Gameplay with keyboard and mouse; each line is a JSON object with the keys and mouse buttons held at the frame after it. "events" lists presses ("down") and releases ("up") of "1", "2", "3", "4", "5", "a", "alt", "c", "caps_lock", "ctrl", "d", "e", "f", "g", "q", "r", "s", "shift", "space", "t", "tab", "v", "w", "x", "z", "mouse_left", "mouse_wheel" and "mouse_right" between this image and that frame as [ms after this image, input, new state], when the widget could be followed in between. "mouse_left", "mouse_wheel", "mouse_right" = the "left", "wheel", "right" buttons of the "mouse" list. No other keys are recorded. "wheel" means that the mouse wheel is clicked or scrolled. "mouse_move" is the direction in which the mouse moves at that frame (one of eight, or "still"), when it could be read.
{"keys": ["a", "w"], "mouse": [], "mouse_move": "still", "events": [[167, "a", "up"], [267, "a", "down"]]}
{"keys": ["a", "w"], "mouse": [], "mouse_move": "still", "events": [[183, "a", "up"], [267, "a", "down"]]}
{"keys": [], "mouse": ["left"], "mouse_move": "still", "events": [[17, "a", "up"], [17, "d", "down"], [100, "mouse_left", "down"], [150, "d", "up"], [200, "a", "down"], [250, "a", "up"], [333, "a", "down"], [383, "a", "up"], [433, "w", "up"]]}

■ EXERCISE INSTRUCTIONS:
Repeat the listing above exactly, keeping every word as it stands.

■ EXERCISE RESULT:
Gameplay with keyboard and mouse; each line is a JSON object with the keys and mouse buttons held at the frame after it. "events" lists presses ("down") and releases ("up") of "1", "2", "3", "4", "5", "a", "alt", "c", "caps_lock", "ctrl", "d", "e", "f", "g", "q", "r", "s", "shift", "space", "t", "tab", "v", "w", "x", "z", "mouse_left", "mouse_wheel" and "mouse_right" between this image and that frame as [ms after this image, input, new state], when the widget could be followed in between. "mouse_left", "mouse_wheel", "mouse_right" = the "left", "wheel", "right" buttons of the "mouse" list. No other keys are recorded. "wheel" means that the mouse wheel is clicked or scrolled. "mouse_move" is the direction in which the mouse moves at that frame (one of eight, or "still"), when it could be read.
{"keys": ["a", "w"], "mouse": [], "mouse_move": "still", "events": [[167, "a", "up"], [267, "a", "down"]]}
{"keys": ["a", "w"], "mouse": [], "mouse_move": "still", "events": [[183, "a", "up"], [267, "a", "down"]]}
{"keys": [], "mouse": ["left"], "mouse_move": "still", "events": [[17, "a", "up"], [17, "d", "down"], [100, "mouse_left", "down"], [150, "d", "up"], [200, "a", "down"], [250, "a", "up"], [333, "a", "down"], [383, "a", "up"], [433, "w", "up"]]}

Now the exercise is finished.